The bacteria Xylella fastidiosa, which has infected thousands of olive trees in southern Italy, is now progressing across the Balearic Islands with carrier species multiplying, according to a recent assessment by the EU.
In July, it was detected for the first time on the Spanish mainland in almond trees in Alicante, raising fears it could cause devastation in the world’s largest producer of olive oil.
The EU and the Balearic government are now discussing a containment plan which could eradicate all vegetation within a 100-metre radius of infected plants, Spain’s El Confidential newspaper reported.
With infections confirmed at 156 separate points across Mallorca, agricultural groups say the measure could mean the complete destruction of the island’s plant life.
Gonzalo Rodríguez, head of the Camp Mallorquí, said: “If we comply with what Europe is asking us, it would be starting to fell at one end of the island and finishing at the other. I don’t know if eradicating all the plant life is the solution, but I am sure that, in Mallorca, this is impossible to apply.”
The Balearics authorities had won a reprieve from the eradication measure after the bacteria was detected on the islands late last year, arguing that it would be a ‘disaster’ for the local environment.

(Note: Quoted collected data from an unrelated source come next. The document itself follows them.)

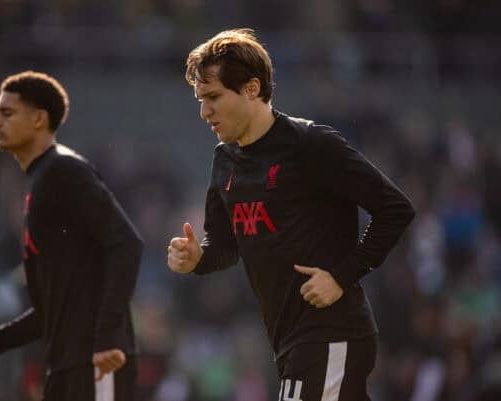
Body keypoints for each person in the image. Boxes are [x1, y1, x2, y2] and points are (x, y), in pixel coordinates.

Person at [167, 29, 415, 401]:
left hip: (332, 333)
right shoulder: (224, 160)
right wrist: (197, 259)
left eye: (214, 97)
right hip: (287, 341)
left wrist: (342, 276)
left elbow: (395, 208)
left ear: (251, 89)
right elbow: (225, 245)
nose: (205, 111)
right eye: (200, 100)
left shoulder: (312, 144)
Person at [0, 71, 143, 401]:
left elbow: (127, 242)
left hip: (97, 364)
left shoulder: (65, 171)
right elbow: (49, 308)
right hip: (67, 366)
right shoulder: (39, 182)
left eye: (6, 113)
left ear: (39, 119)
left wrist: (106, 338)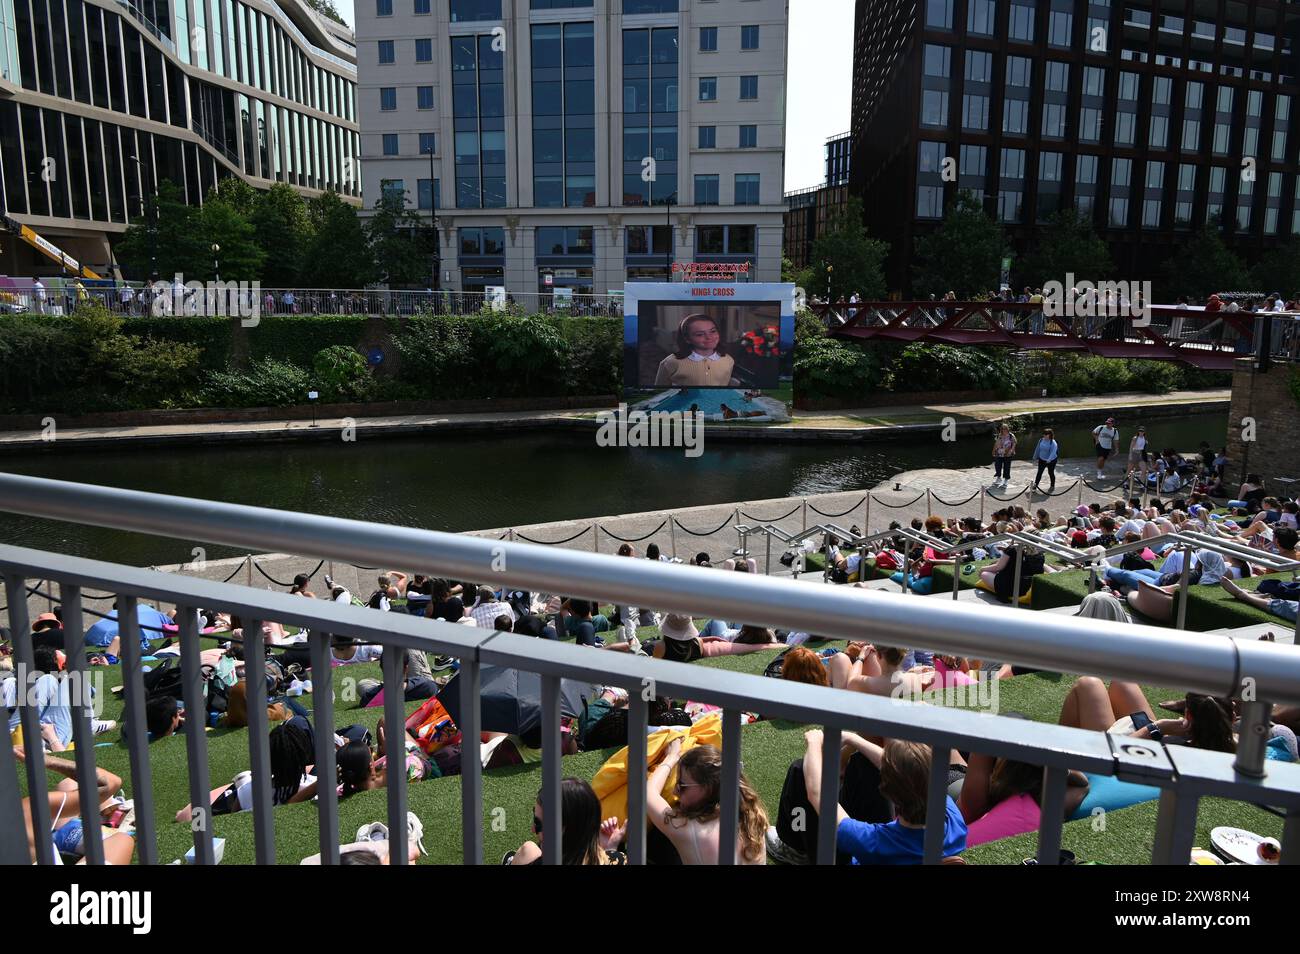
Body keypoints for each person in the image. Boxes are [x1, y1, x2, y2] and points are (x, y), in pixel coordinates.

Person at [772, 730, 966, 865]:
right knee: (863, 764)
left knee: (800, 770)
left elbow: (816, 793)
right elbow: (906, 775)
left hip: (846, 858)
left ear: (890, 795)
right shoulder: (953, 820)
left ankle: (795, 850)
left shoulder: (872, 841)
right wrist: (853, 739)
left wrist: (813, 743)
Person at [646, 739, 767, 864]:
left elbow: (648, 793)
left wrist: (671, 756)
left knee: (656, 834)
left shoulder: (686, 829)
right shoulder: (752, 815)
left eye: (682, 785)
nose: (675, 792)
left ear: (708, 789)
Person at [14, 748, 136, 864]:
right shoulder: (27, 809)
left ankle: (104, 815)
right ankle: (108, 814)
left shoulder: (25, 811)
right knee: (122, 840)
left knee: (68, 784)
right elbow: (110, 783)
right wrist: (47, 761)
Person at [506, 777, 627, 865]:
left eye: (539, 824)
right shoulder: (620, 860)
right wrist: (609, 850)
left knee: (529, 849)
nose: (533, 829)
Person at [653, 314, 736, 388]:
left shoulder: (728, 360)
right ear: (687, 339)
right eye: (700, 334)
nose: (709, 337)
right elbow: (659, 390)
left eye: (713, 331)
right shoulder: (670, 362)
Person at [1031, 428, 1059, 493]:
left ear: (1050, 435)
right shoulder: (1041, 440)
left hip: (1051, 460)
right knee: (1039, 473)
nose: (1044, 435)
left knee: (1050, 472)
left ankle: (1052, 485)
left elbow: (1053, 452)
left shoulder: (1053, 442)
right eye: (1044, 434)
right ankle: (1035, 486)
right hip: (1042, 459)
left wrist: (1049, 460)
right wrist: (1035, 456)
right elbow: (1038, 448)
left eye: (1046, 434)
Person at [991, 423, 1016, 490]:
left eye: (1005, 428)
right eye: (1002, 429)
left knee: (1007, 467)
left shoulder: (1011, 436)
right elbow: (996, 443)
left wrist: (1011, 451)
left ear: (1007, 429)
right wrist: (993, 451)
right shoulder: (1000, 435)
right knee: (997, 465)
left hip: (1008, 454)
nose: (1003, 430)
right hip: (999, 453)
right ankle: (998, 477)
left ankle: (1006, 479)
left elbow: (1014, 444)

The bacteria, which can infect some 300 species, was first discovered in a cherry tree in a Mallorca garden centre in October. After tests elsewhere on the Balearic Islands came back positive, the local government declared the entire archipelago an outbreak zone, prohibited the export of live plants and began destroying infected specimens.
However, a June assessment by the European Food Safety Agency (EFSA) claimed the response had been too limited, and even with the total application of EU measures, eradication will now be ‘very difficult’ to achieve.